Ideas & Debate

Policy intentions of the petroleum stabilisation fund

fuel

I have been asked by many to explain what the additional Sh5 per litre petroleum development levy enacted in mid-2020 is all about. Words like “subsidization”, “stabilization” and “development” have variously been used to explain the levy, making it even more confusing. I will here try to analyse the policy, legal and regulatory implications of the levy.

The pump prices announced by EPRA (Energy and Petroleum Regulatory Authority) on February 14,2021 were based on $55 per barrel average January 2021 crude oil price. When the government commenced collecting an additional Sh5 development levy effective July 2020, the indications were that this would go into a “petroleum development levy fund” which would compensate consumers when crude prices went above $50. The “datum” crude price in July last year was around $40.

In February 2021, crude oil prices have oscillated between $55 and $65, implying that EPRA will announce higher pump prices on March 14,2021, unless of course consumers are compensated from the fund for costs above $50.

The apparent policy intention by the government is to stabilise consumer prices against unpredictable swings in global oil markets and prices. Price stabilisation has been used around the world, but this is a dying practice as countries opt to align consumer prices with actual market costs. A number of countries abused price stabilisation funds when they used them for unintended national “emergencies”.

The Petroleum Act 2019 does not explicitly provide for price stabilisation. The legal and regulatory framework would need to be enhanced to permit setting up a “petroleum price stabilization fund”, while detailing modalities for its operation and authorisations.
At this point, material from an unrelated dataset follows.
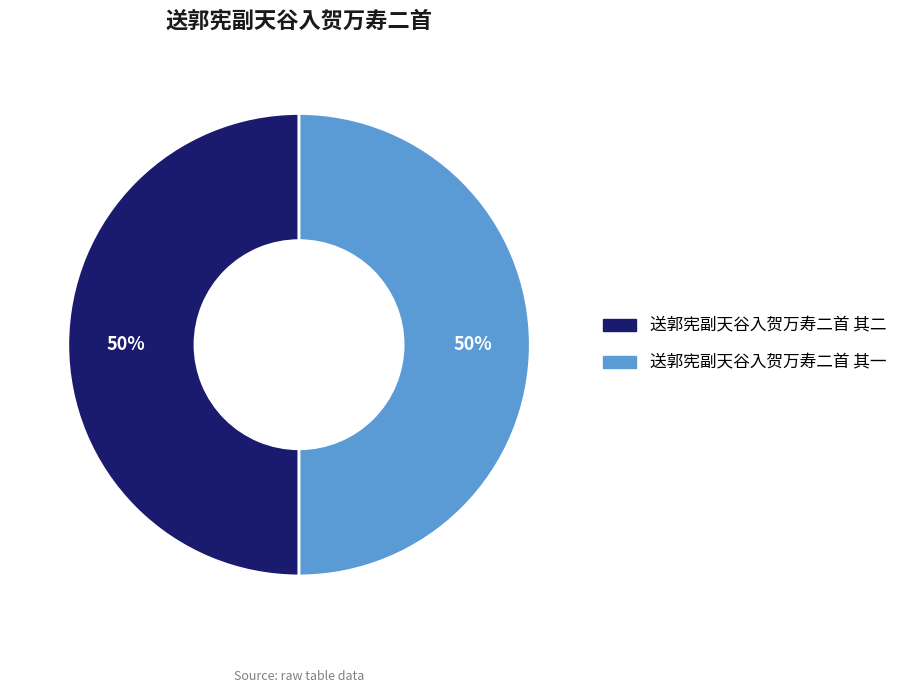

Approximately how many times larger is the value at 送郭宪副天谷入贺万寿二首 其一 compared to 送郭宪副天谷入贺万寿二首 其二?

1.0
Indeed, Petroleum Act 2019 allows the establishment of Consolidated Petroleum Fund, but this is specifically for the purposes of funding strategic petroleum reserves, which implies that this fund cannot be used, as it is, to operationalise a price stabilisation fund.

The mentioned Petroleum Development Levy Fund does not exist in the 2019 Act. However, a development levy of Sh0.40 per litre has always been charged since 1980s. The initial purpose of this levy was to develop retail distribution infrastructure in marginalised regions where marketers were not willing to invest. This was however never done, and the Sh0.40 levy became another routine “tax” which I suspect became part of petroleum ministry’s budget.

Adding Sh5 to the existing Sh0.40 to make a new Sh5.40 development levy to fund, among others, price stabilisation looks legally untidy. Price Stabilisation and Petroleum Development are quite different policy considerations and cannot possibly be administered in the same Fund, especially when accountability of public funds is a critical guiding principle.

There was also an implied policy intention to have petrol costs subsidise diesel prices. This process is called “cross-subsidization” of one product by another. The policy justification for product cross-subsidization is obviously different from that of price stabilisation. Although diesel is a key economic driver (transport, agriculture etc), there are several potential unintended consequences that advise against petrol subsidising diesel.

We do not wish to experience “Vitz” petrol car owners subsiding the luxury of the “diesel V8” owners. Artificially making diesel cheap will result in reshaping of the vehicle population with increased diesel vehicles. KRA which collects more tax per litre from petrol product will be the first to cry foul of cross-subsidisation.

Further, artificial diesel price disparities in the region will induce cross-border smuggling of the cheaper diesel. All the above are potential happenings which have indeed occurred in the past when diesel was significantly underpriced at the expense of petrol.

Here are my sincere recommendations about price stabilisation and cross-subsidisation. If the government decides that price stabilisation is indeed necessary, then the Petroleum Act 2019 should be enhanced to include a Price Stabilization Fund with supporting regulations detailing how it will be operated. This should be separate from anything labeled development levy.

The stabilisation procedures should be anchored in an enhanced Pricing Formula, to ensure that the integrity of supply chain costs and margins is ring-fenced and not distorted by price stabilisation. While the cabinet secretary for petroleum will oversee policies, implementation of price stabilisation should be by EPRA.

Finally, I am of a strong opinion that cross-subsidization of prices between petrol and diesel should altogether be omitted from price stabilisation.